(Rendered images and their source text)
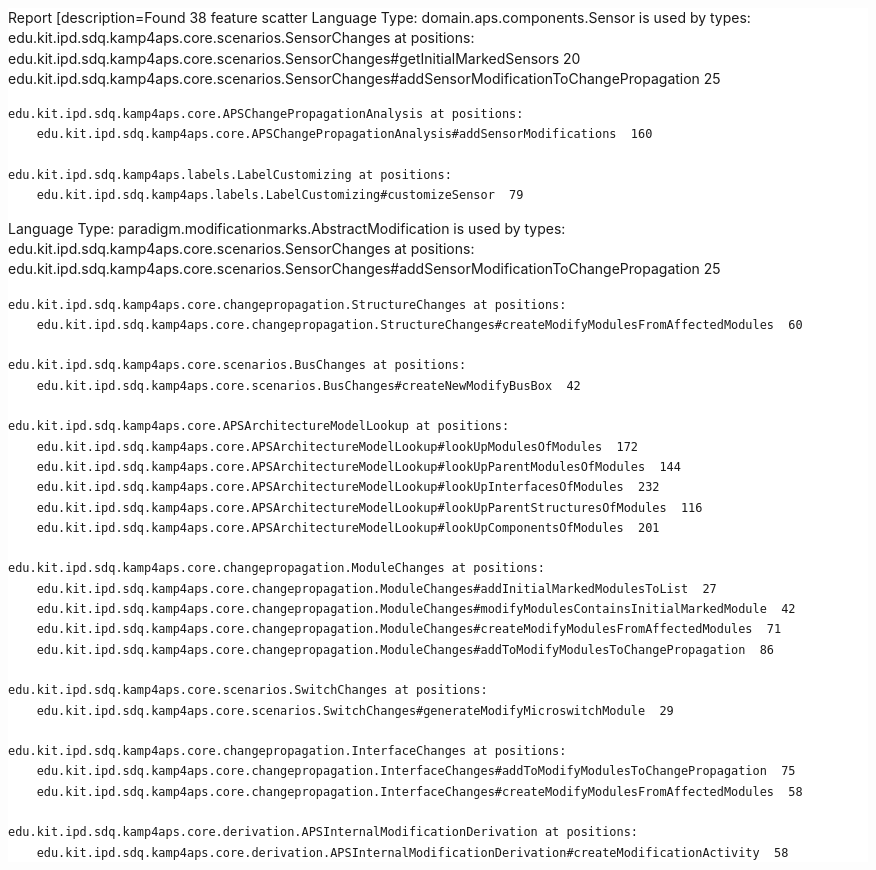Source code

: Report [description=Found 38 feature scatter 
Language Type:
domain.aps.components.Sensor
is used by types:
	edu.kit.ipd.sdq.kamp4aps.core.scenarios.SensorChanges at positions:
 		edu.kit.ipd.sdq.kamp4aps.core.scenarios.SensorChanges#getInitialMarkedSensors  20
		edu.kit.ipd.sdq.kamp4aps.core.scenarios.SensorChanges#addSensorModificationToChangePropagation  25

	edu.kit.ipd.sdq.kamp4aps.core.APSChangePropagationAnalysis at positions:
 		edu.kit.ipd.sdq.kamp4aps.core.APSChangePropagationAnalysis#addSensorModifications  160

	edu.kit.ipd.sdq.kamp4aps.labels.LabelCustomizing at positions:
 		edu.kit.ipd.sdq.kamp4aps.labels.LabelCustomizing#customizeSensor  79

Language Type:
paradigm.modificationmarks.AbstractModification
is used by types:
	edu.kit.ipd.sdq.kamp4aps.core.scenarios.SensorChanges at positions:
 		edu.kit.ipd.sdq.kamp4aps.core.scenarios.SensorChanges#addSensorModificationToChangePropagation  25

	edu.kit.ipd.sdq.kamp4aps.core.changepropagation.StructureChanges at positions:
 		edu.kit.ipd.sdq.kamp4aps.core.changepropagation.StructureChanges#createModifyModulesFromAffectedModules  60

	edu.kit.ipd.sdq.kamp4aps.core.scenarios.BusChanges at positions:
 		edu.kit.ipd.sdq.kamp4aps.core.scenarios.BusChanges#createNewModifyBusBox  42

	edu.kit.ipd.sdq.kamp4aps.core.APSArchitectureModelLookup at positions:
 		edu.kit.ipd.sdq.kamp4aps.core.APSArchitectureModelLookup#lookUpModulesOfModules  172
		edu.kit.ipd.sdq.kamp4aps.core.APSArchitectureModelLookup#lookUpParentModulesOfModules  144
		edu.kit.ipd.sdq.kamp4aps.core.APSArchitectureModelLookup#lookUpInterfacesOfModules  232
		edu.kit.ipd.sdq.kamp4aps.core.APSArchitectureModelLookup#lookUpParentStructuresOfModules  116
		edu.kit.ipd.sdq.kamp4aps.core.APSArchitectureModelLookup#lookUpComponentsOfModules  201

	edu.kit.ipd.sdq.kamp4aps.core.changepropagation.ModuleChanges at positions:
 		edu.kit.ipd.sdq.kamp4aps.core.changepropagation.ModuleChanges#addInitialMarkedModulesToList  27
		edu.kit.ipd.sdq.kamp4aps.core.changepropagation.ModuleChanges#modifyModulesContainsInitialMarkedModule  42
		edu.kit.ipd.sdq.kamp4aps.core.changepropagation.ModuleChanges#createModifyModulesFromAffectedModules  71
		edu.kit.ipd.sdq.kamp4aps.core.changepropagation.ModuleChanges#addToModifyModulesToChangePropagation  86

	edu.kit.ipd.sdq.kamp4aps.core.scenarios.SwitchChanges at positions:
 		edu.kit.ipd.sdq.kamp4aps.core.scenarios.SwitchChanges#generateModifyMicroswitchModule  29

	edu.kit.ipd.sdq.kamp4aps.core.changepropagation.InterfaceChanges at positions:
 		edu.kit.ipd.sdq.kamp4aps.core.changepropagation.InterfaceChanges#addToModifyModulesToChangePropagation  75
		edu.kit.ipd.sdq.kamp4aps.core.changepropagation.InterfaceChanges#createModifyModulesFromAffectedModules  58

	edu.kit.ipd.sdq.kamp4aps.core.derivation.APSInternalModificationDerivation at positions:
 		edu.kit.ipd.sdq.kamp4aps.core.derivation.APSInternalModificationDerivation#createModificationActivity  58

## YOUR INSTRUCTIONS
Pull out every line of the rows above that contains the string "APSInternalModificationDerivation", matching case exactly.

## OUTPUT OF THE TASK
	edu.kit.ipd.sdq.kamp4aps.core.derivation.APSInternalModificationDerivation at positions:
 		edu.kit.ipd.sdq.kamp4aps.core.derivation.APSInternalModificationDerivation#createModificationActivity  58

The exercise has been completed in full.